Reviewed in France on February 15, 2024
What a beautiful book! Refreshingly unpathetic, thus refreshingly un-American (well, she's Canadian, and it shows): the story doesn't need any villains and heroes, nor any action at all. And yet in no way boring, on the contrary. Great concept, great story, great writing.
Let me see what else Madame St John Mandel has published...
C4therineJ
5.0 out of 5 stars Time travel not my favourite genre… but this was beautiful!
Reviewed in the United Kingdom on October 27, 2023
Ok admittedly, not my favourite genre.

I love sci fi, time slips, not my favourite. But this was just sublime. I really loved the snappiness of the chapters and segments, and it was kind of light but also kind of deep…

Not trash, but also not hard sci fi. And short. So it was a nice easy read.

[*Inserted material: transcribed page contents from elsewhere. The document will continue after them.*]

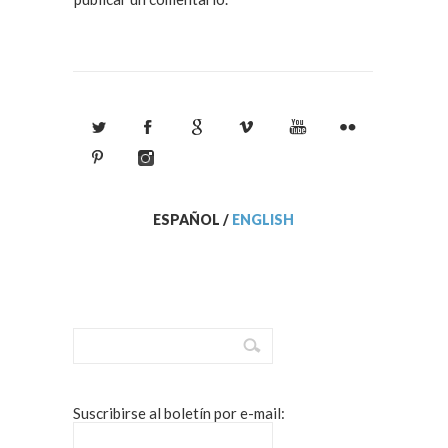
ESPAÑOL
/
ENGLISH
Suscribirse al boletín por e-mail:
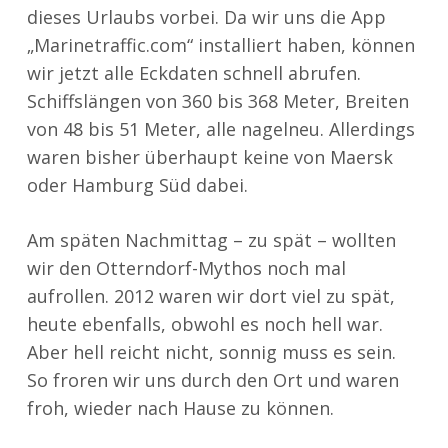
dieses Urlaubs vorbei. Da wir uns die App
„Marinetraffic.com“ installiert haben, können
wir jetzt alle Eckdaten schnell abrufen.
Schiffslängen von 360 bis 368 Meter, Breiten
von 48 bis 51 Meter, alle nagelneu. Allerdings
waren bisher überhaupt keine von Maersk
oder Hamburg Süd dabei.
Am späten Nachmittag – zu spät – wollten
wir den Otterndorf-Mythos noch mal
aufrollen. 2012 waren wir dort viel zu spät,
heute ebenfalls, obwohl es noch hell war.
Aber hell reicht nicht, sonnig muss es sein.
So froren wir uns durch den Ort und waren
froh, wieder nach Hause zu können.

There’s comparisons been drawn between this and Cloud Atlas, I think this is more readable…

Totally not the same, similar in as much as the segments all come together half way through the novel. I did guess where it was going, but only because this uses a pretty well explored time travel trope.. there’s only so many time travel stories you can write right?

I’ll be reading more from this author, really pleasant surprise. Comparing it to David Mitchel is unfair, whilst I enjoy Mitchell as one of my favourites, this was infinitely more readable and digestible.